== What is expected ==
Gather every line of the listing below that contains the string "account".

Collected data
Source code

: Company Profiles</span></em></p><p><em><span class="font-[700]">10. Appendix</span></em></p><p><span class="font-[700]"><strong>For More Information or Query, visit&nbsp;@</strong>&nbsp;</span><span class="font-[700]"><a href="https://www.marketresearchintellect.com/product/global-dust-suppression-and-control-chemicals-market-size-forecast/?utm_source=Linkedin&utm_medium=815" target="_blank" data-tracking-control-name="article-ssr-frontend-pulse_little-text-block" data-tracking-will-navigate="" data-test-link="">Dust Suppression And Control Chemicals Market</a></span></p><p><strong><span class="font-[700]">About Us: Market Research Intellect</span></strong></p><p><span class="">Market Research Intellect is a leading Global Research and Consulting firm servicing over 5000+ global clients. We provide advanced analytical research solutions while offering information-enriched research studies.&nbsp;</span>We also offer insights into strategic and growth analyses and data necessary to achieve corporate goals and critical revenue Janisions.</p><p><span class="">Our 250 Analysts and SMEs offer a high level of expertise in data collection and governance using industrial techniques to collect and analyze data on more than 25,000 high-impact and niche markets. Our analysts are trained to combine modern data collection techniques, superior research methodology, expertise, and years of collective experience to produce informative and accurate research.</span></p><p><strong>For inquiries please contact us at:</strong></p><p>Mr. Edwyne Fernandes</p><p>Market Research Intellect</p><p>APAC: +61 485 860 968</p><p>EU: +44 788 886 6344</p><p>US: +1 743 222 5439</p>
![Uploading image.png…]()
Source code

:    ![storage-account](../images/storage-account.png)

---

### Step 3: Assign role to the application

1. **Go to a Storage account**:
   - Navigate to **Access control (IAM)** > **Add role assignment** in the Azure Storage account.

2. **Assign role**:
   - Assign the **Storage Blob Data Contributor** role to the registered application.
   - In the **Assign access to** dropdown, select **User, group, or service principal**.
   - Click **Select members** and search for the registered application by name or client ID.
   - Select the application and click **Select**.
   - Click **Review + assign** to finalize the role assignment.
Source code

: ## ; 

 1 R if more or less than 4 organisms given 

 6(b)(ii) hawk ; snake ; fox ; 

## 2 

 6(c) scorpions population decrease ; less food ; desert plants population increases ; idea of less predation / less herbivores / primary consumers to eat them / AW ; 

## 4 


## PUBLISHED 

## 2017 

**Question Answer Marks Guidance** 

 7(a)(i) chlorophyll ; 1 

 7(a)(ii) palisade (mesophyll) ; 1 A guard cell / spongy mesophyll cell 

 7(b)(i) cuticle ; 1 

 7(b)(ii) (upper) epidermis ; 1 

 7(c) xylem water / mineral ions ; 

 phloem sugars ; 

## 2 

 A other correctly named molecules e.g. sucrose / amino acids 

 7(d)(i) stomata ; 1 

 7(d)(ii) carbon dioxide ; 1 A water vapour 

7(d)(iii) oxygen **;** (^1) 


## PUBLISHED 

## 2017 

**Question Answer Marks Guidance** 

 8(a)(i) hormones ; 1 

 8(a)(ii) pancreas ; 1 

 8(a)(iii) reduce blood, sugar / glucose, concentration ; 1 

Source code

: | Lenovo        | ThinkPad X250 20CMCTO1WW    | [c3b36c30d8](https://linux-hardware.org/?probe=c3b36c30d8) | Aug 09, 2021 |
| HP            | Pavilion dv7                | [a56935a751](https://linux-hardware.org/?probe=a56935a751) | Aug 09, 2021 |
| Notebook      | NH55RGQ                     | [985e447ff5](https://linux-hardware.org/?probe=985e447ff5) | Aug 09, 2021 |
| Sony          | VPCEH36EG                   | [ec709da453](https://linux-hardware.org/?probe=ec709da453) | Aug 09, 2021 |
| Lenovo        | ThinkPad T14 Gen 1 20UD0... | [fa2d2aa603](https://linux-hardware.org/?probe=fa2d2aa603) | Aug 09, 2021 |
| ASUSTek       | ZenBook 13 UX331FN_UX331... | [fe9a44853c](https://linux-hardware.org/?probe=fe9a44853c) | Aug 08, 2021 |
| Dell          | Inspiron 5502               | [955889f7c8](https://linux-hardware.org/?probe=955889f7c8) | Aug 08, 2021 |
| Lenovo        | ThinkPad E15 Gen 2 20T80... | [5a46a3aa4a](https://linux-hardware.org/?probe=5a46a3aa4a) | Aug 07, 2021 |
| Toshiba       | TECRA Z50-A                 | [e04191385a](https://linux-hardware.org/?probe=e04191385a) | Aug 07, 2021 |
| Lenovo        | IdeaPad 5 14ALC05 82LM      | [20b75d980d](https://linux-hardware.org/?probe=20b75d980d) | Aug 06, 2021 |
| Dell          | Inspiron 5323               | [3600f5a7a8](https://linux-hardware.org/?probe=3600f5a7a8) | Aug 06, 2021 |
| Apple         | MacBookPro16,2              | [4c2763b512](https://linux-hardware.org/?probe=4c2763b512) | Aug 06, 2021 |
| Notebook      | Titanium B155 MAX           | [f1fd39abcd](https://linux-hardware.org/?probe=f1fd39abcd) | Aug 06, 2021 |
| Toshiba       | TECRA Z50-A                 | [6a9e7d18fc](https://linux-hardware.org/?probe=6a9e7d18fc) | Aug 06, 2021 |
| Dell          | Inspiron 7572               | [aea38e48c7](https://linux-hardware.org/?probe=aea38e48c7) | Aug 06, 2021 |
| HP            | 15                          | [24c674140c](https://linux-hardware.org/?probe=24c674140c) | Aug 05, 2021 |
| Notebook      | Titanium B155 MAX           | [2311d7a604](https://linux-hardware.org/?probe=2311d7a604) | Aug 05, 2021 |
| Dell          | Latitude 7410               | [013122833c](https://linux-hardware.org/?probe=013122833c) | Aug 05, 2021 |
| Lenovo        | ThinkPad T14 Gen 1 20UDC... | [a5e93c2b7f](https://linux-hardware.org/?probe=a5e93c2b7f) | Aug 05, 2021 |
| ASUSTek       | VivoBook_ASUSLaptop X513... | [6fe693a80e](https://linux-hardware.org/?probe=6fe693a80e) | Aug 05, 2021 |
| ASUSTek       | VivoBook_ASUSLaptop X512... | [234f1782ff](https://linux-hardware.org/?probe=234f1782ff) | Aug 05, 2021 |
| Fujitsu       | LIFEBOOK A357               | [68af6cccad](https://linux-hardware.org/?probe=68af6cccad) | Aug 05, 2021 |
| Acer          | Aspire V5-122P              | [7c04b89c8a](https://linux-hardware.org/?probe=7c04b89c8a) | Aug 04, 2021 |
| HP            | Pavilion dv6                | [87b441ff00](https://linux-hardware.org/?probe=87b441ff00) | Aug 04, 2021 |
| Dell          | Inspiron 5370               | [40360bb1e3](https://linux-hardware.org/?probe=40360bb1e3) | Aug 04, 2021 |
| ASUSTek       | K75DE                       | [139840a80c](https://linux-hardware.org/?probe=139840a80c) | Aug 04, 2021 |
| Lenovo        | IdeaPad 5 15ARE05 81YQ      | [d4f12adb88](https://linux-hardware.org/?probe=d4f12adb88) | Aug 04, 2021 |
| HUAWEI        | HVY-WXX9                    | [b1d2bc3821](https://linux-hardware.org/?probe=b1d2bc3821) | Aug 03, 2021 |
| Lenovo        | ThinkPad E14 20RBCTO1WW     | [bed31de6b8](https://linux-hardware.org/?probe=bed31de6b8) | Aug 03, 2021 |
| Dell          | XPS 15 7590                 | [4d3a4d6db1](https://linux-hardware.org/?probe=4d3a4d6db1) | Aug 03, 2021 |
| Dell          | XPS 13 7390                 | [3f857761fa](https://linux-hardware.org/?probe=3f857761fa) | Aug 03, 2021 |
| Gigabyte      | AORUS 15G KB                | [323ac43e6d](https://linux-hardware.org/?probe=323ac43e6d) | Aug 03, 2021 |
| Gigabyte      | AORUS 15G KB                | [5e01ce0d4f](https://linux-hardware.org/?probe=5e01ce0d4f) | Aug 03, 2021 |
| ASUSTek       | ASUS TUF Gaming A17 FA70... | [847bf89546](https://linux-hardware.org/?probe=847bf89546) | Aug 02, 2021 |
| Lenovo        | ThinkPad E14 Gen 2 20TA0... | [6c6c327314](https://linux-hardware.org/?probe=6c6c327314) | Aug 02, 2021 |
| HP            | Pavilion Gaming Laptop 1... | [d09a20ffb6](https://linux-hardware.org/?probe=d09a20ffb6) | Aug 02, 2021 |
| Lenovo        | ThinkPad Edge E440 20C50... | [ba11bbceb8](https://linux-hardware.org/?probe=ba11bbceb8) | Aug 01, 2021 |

== Solution to this task ==
:    ![storage-account](../images/storage-account.png)
1. **Go to a Storage account**:
   - Navigate to **Access control (IAM)** > **Add role assignment** in the Azure Storage account.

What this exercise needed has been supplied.